4. But Why Should I Offer to Settle If I Did Nothing Wrong?
Normally, if you are sued in Massachusetts, the Plaintiff can only recover whatever amount of money puts them back to where they would have been if they had not been injured. This is referred to as damages. In some cases, this number is very clear. If Person A broke something worth $100, then Person A might need to pay back the $100, or replace the item. However, this is NOT the case for a Chapter 93A claim, which has specific language allowing a Plaintiff to recover up to three times their regular damages:
[I]f the court finds for the petitioner, recovery shall be in the amount of actual damages or twenty-five dollars, whichever is greater; or up to three but not less than two times such amount if the court finds that the use or employment of the act or practice was a willful or knowing violation of said section two or that the refusal to grant relief upon demand was made in bad faith…If the Plaintiff succeeds on their claim, a Defendant could be looking at owing up to three but not less than two times the usual damages. But it doesn’t end there.
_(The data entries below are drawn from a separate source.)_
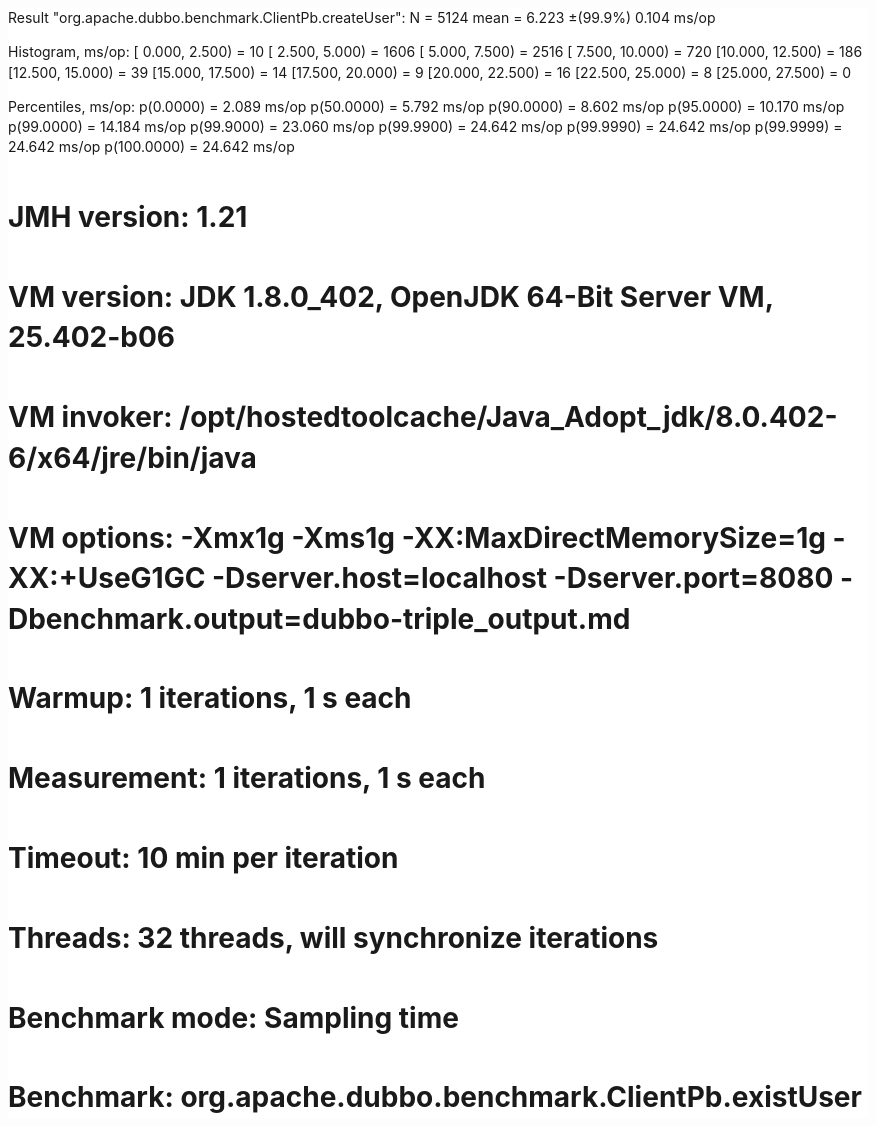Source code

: 

Result "org.apache.dubbo.benchmark.ClientPb.createUser":
  N = 5124
  mean =      6.223 ±(99.9%) 0.104 ms/op

  Histogram, ms/op:
    [ 0.000,  2.500) = 10 
    [ 2.500,  5.000) = 1606 
    [ 5.000,  7.500) = 2516 
    [ 7.500, 10.000) = 720 
    [10.000, 12.500) = 186 
    [12.500, 15.000) = 39 
    [15.000, 17.500) = 14 
    [17.500, 20.000) = 9 
    [20.000, 22.500) = 16 
    [22.500, 25.000) = 8 
    [25.000, 27.500) = 0 

  Percentiles, ms/op:
      p(0.0000) =      2.089 ms/op
     p(50.0000) =      5.792 ms/op
     p(90.0000) =      8.602 ms/op
     p(95.0000) =     10.170 ms/op
     p(99.0000) =     14.184 ms/op
     p(99.9000) =     23.060 ms/op
     p(99.9900) =     24.642 ms/op
     p(99.9990) =     24.642 ms/op
     p(99.9999) =     24.642 ms/op
    p(100.0000) =     24.642 ms/op


# JMH version: 1.21
# VM version: JDK 1.8.0_402, OpenJDK 64-Bit Server VM, 25.402-b06
# VM invoker: /opt/hostedtoolcache/Java_Adopt_jdk/8.0.402-6/x64/jre/bin/java
# VM options: -Xmx1g -Xms1g -XX:MaxDirectMemorySize=1g -XX:+UseG1GC -Dserver.host=localhost -Dserver.port=8080 -Dbenchmark.output=dubbo-triple_output.md
# Warmup: 1 iterations, 1 s each
# Measurement: 1 iterations, 1 s each
# Timeout: 10 min per iteration
# Threads: 32 threads, will synchronize iterations
# Benchmark mode: Sampling time
# Benchmark: org.apache.dubbo.benchmark.ClientPb.existUser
In addition to the potential treble damages, a Chapter 93A claim is one of the few claims in Massachusetts where a Plaintiff is entitled to recover the full cost of their attorney’s fees if they win. It does not matter if the claim is for $100 or $100,000. If the Plaintiff wins any money whatsoever, the Defendant now pays for all the legal fees. This is why it’s important to get your own attorney involved early, and to discuss your options before it’s too late — and before the Plaintiff’s legal fees start to add up.
5. Conclusion
If you have received a letter that claims to be a demand letter — or otherwise mentions Chapter 93A — you should contact an attorney right away to preserve your rights and ensure you won’t have to pay three times the damages. There is a limited time to act, and the clock may have already started running. You should not ignore a demand letter, or the next document you receive could be a lawsuit.